Didn't read the book, but as to the first question - I think success does colour perspective. Or at least there's a high risk of it doing so. It's hard to accurately take yourself back to anywhere without having left some record that was written at the time (writing/drawing/etc).

And it's true a lot of these books are written by people who eventually ended up with kids, but then again most people do find their way there somehow, so I think this reflects the general population. We also need books from people who ended up without kids, though.

Also important to remember is the fact that ending up with kids is only one of the things that affects an author's perspective. We all come from different backgrounds, have different practical concerns, are surrounded by different people, and go through different flips of the ART coin. You do have to take each book in context, and I'd be surprised if someone found an author they identified with 100%.


The Dunn Family said...

I'm one of those people that ends up skimming quickly through the end of mystery books to find out who did it. So in a way I was happy to know that result of her journey, so that I could focus on the book and not keep thinking "how did it work out?".

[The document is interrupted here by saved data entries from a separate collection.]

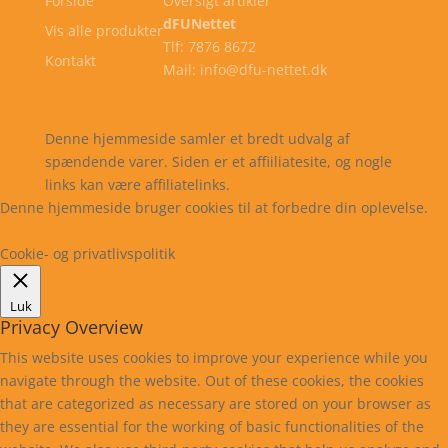
Forside
Oversigt artikler
dFUNettet
Vis alle produkter
Tlf: 7876 8672
Kontakt
Mail: info@dfu-nettet.dk
Cookie- og privatlivspolitik
Kontakt
Denne hjemmeside samler et bredt udvalg af
spændende varer. Siden er et affiiliatesite, og nogle
links kan være affiliatelinks.
Denne hjemmeside bruger cookies til at forbedre din oplevelse.
Læs mere
Cookie indstillinger
Accepter
Cookie- og privatlivspolitik
Luk
Privacy Overview
This website uses cookies to improve your experience while you
navigate through the website. Out of these cookies, the cookies
that are categorized as necessary are stored on your browser as
they are essential for the working of basic functionalities of the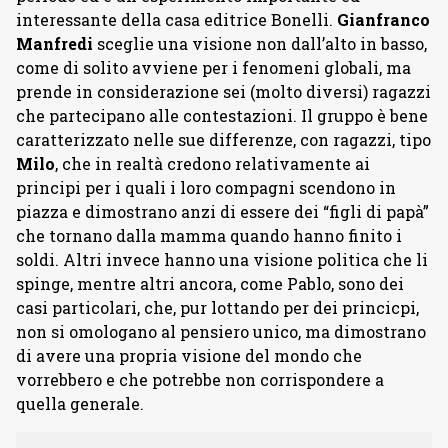
interessante della casa editrice Bonelli.
Gianfranco
Manfredi
sceglie una visione non dall’alto in basso,
come di solito avviene per i fenomeni globali, ma
prende in considerazione sei (molto diversi) ragazzi
che partecipano alle contestazioni. Il gruppo è bene
caratterizzato nelle sue differenze, con ragazzi, tipo
Milo
, che in realtà credono relativamente ai
principi per i quali i loro compagni scendono in
piazza e dimostrano anzi di essere dei “figli di papà”
che tornano dalla mamma quando hanno finito i
soldi. Altri invece hanno una visione politica che li
spinge, mentre altri ancora, come Pablo, sono dei
casi particolari, che, pur lottando per dei princicpi,
non si omologano al pensiero unico, ma dimostrano
di avere una propria visione del mondo che
vorrebbero e che potrebbe non corrispondere a
quella generale.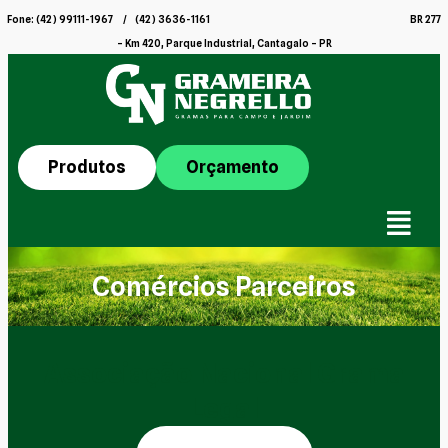
Fone: (42) 99111-1967 / (42) 3636-1161 BR 277
– Km 420, Parque Industrial, Cantagalo – PR
Produtos
Orçamento
Comércios Parceiros
Associação Nacional Grama
Legal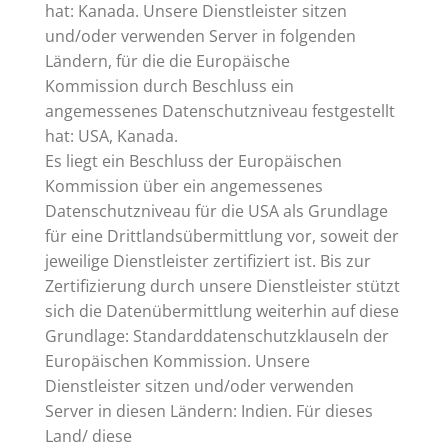
hat: Kanada. Unsere Dienstleister sitzen
und/oder verwenden Server in folgenden
Ländern, für die die Europäische
Kommission durch Beschluss ein
angemessenes Datenschutzniveau festgestellt
hat: USA, Kanada.
Es liegt ein Beschluss der Europäischen
Kommission über ein angemessenes
Datenschutzniveau für die USA als Grundlage
für eine Drittlandsübermittlung vor, soweit der
jeweilige Dienstleister zertifiziert ist. Bis zur
Zertifizierung durch unsere Dienstleister stützt
sich die Datenübermittlung weiterhin auf diese
Grundlage: Standarddatenschutzklauseln der
Europäischen Kommission. Unsere
Dienstleister sitzen und/oder verwenden
Server in diesen Ländern: Indien. Für dieses
Land/ diese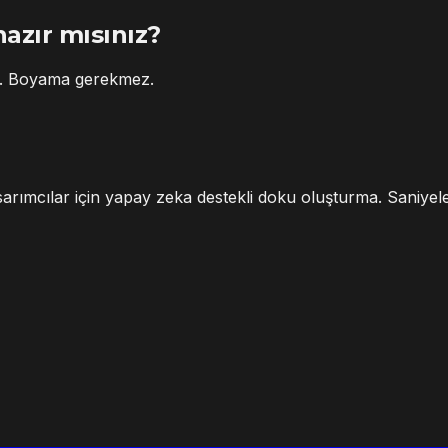
azır mısınız?
in. Boyama gerekmez.
asarımcılar için yapay zeka destekli doku oluşturma. Saniyel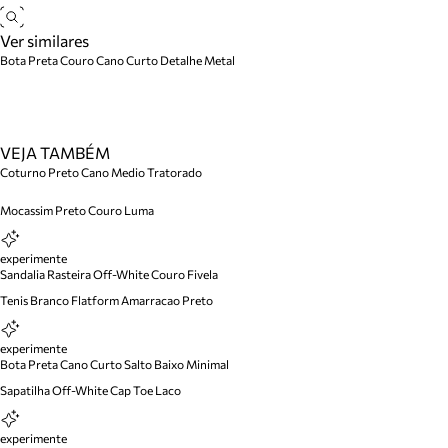
Ver similares
Bota Preta Couro Cano Curto Detalhe Metal
VEJA TAMBÉM
Coturno Preto Cano Medio Tratorado
Mocassim Preto Couro Luma
experimente
Sandalia Rasteira Off-White Couro Fivela
Tenis Branco Flatform Amarracao Preto
experimente
Bota Preta Cano Curto Salto Baixo Minimal
Sapatilha Off-White Cap Toe Laco
experimente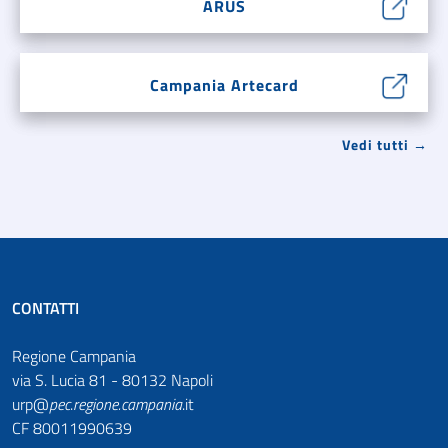
ARUS
Campania Artecard
Vedi tutti →
CONTATTI
Regione Campania
via S. Lucia 81 - 80132 Napoli
urp@
pec
.
regione.campania
.it
CF 80011990639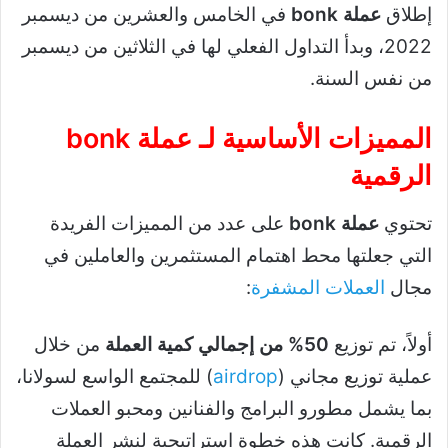
إطلاق
عملة bonk
في الخامس والعشرين من ديسمبر
2022، وبدأ التداول الفعلي لها في الثلاثين من ديسمبر
من نفس السنة.
المميزات الأساسية لـ
عملة bonk
الرقمية
تحتوي
عملة bonk
على عدد من المميزات الفريدة
التي جعلتها محط اهتمام المستثمرين والعاملين في
مجال
العملات المشفرة
:
أولاً، تم توزيع
50% من إجمالي كمية العملة
من خلال
عملية توزيع مجاني (
airdrop
) للمجتمع الواسع لسولانا،
بما يشمل مطورو البرامج والفنانين ومحبو العملات
الرقمية. كانت هذه خطوة استراتيجية لنشر العملة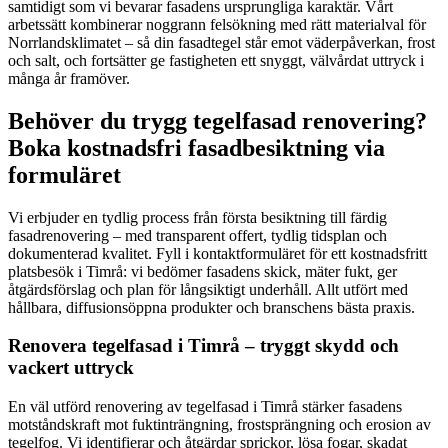
samtidigt som vi bevarar fasadens ursprungliga karaktär. Vårt
arbetssätt kombinerar noggrann felsökning med rätt materialval för
Norrlandsklimatet – så din fasadtegel står emot väderpåverkan, frost
och salt, och fortsätter ge fastigheten ett snyggt, välvårdat uttryck i
många år framöver.
Behöver du trygg tegelfasad renovering?
Boka kostnadsfri fasadbesiktning via
formuläret
Vi erbjuder en tydlig process från första besiktning till färdig
fasadrenovering – med transparent offert, tydlig tidsplan och
dokumenterad kvalitet. Fyll i kontaktformuläret för ett kostnadsfritt
platsbesök i Timrå: vi bedömer fasadens skick, mäter fukt, ger
åtgärdsförslag och plan för långsiktigt underhåll. Allt utfört med
hållbara, diffusionsöppna produkter och branschens bästa praxis.
Renovera tegelfasad i Timrå – tryggt skydd och
vackert uttryck
En väl utförd renovering av tegelfasad i Timrå stärker fasadens
motståndskraft mot fuktinträngning, frostsprängning och erosion av
tegelfog. Vi identifierar och åtgärdar sprickor, lösa fogar, skadat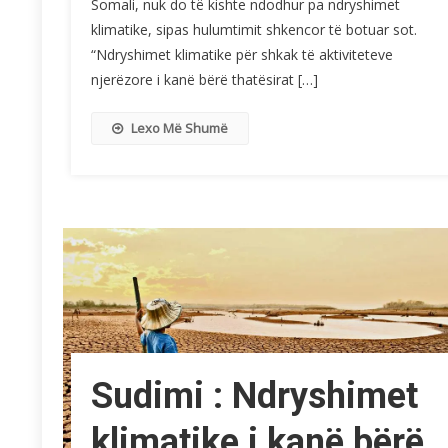
Somali, nuk do të kishte ndodhur pa ndryshimet
klimatike, sipas hulumtimit shkencor të botuar sot.
“Ndryshimet klimatike për shkak të aktiviteteve
njerëzore i kanë bërë thatësirat […]
Lexo Më Shumë
Sudimi : Ndryshimet
klimatike i kanë bërë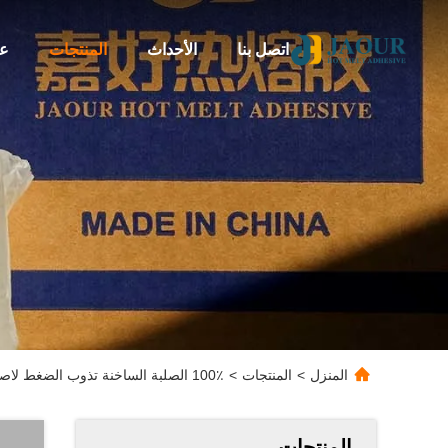
اتصل بنا
الأحداث
المنتجات
عن
المنزل
>
المنتجات
>
100٪ الصلبة الساخنة تذوب الضغط لاصق حساس ODM لون شفاف
المنتجات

I can understand though for some people how it they might not want to read another success story if they recently had a loss. But if nothing else, maybe it can offer up some hope.

Pamela Jeanne said...

I think if I hadn't already read so many infertility books that ended up with the babe in arms, I would have cracked the spine. This one though fell in line with the straw that broke the camel's back. In search of balance the scales, I'm now interested in reading books by childless/childfree women. I just started a new memoir written by a never-been-married, childless journalist based in Dublin.

seattlegal said...

Thanks so much for doing this book tour. I enjoyed doing this. I will try to join in next month if I can get around to reading that book.

As for whether the fact that we know the outcome of her journey was a problem to read about it - I read this book after I had my twins so it didn't bother me though I do remember reading books from others who had success and it didn't bother me then either. It was good to see the success gave me hope that somehow I'd be a mom too.